### [REQUIRED TASK]
Pull out every line from the rows below that contains the string "sketchPlane". Uppercase and lowercase letters count as different.

----

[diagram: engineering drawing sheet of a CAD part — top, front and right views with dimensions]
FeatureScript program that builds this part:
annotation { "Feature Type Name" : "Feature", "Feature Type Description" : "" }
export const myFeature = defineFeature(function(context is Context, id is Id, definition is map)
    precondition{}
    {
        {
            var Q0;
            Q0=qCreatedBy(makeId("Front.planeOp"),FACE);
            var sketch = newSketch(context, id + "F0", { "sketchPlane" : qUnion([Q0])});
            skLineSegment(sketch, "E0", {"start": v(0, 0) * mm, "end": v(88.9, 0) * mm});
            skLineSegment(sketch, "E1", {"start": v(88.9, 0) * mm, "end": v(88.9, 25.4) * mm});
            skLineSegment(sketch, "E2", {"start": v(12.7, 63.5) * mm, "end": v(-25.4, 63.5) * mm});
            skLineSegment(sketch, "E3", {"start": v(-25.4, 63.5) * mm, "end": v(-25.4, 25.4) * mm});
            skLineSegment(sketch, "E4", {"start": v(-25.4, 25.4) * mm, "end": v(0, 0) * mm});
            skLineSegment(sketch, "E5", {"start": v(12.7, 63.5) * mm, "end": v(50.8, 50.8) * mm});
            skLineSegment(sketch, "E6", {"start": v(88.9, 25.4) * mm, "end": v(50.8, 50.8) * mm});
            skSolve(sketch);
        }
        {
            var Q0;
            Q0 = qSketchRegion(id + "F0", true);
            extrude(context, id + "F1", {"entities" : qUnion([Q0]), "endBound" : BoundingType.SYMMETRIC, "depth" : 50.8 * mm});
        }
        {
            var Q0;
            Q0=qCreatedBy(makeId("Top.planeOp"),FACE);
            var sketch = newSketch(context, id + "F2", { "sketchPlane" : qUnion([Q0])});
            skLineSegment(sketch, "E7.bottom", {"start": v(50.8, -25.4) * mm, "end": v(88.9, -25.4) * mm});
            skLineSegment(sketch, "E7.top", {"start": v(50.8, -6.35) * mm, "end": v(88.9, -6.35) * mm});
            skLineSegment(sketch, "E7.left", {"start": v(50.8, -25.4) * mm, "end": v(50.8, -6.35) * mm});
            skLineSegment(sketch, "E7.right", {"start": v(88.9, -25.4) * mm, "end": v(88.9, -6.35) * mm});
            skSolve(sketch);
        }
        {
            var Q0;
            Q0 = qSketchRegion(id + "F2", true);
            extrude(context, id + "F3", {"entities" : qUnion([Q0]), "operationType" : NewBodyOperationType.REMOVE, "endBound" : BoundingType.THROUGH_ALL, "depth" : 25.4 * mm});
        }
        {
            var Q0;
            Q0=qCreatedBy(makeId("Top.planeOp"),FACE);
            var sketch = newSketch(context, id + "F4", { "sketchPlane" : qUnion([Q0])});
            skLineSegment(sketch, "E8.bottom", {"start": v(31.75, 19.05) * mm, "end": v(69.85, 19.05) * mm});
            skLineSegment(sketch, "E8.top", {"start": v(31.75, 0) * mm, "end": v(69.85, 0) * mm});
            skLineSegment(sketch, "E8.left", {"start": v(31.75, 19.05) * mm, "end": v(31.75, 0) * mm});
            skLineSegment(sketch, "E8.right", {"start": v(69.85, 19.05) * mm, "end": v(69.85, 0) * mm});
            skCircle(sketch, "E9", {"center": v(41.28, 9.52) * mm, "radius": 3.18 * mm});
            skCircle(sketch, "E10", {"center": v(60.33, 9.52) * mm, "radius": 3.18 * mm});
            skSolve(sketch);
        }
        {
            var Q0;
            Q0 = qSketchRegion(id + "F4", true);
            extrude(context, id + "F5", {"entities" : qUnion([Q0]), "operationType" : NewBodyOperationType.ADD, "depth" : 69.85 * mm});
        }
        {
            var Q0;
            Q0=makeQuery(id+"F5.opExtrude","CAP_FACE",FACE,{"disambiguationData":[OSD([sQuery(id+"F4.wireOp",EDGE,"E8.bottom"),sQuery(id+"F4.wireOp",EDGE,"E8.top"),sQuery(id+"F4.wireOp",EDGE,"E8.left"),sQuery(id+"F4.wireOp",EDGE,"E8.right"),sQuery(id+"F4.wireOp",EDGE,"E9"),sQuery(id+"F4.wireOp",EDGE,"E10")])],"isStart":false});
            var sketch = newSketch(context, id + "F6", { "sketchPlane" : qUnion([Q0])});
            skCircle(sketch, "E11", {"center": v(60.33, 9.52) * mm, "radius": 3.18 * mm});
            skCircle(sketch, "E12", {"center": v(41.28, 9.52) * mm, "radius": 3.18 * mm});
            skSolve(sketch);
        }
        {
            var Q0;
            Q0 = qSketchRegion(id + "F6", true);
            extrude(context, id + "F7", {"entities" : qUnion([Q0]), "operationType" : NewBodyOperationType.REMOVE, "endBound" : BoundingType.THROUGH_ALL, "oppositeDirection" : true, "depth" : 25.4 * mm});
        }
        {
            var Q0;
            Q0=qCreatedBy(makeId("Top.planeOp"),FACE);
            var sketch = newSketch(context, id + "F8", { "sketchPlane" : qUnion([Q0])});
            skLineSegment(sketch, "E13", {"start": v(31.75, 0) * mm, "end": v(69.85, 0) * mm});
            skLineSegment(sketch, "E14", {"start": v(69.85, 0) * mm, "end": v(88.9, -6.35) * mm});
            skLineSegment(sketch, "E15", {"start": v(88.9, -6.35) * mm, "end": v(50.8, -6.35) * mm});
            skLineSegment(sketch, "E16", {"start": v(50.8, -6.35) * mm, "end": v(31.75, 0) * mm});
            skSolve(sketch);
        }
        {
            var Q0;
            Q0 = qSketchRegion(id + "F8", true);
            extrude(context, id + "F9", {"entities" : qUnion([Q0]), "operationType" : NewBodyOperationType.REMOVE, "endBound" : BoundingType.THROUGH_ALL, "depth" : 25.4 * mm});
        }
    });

----

### [RESULT]
            var sketch = newSketch(context, id + "F0", { "sketchPlane" : qUnion([Q0])});
            var sketch = newSketch(context, id + "F2", { "sketchPlane" : qUnion([Q0])});
            var sketch = newSketch(context, id + "F4", { "sketchPlane" : qUnion([Q0])});
            var sketch = newSketch(context, id + "F6", { "sketchPlane" : qUnion([Q0])});
            var sketch = newSketch(context, id + "F8", { "sketchPlane" : qUnion([Q0])});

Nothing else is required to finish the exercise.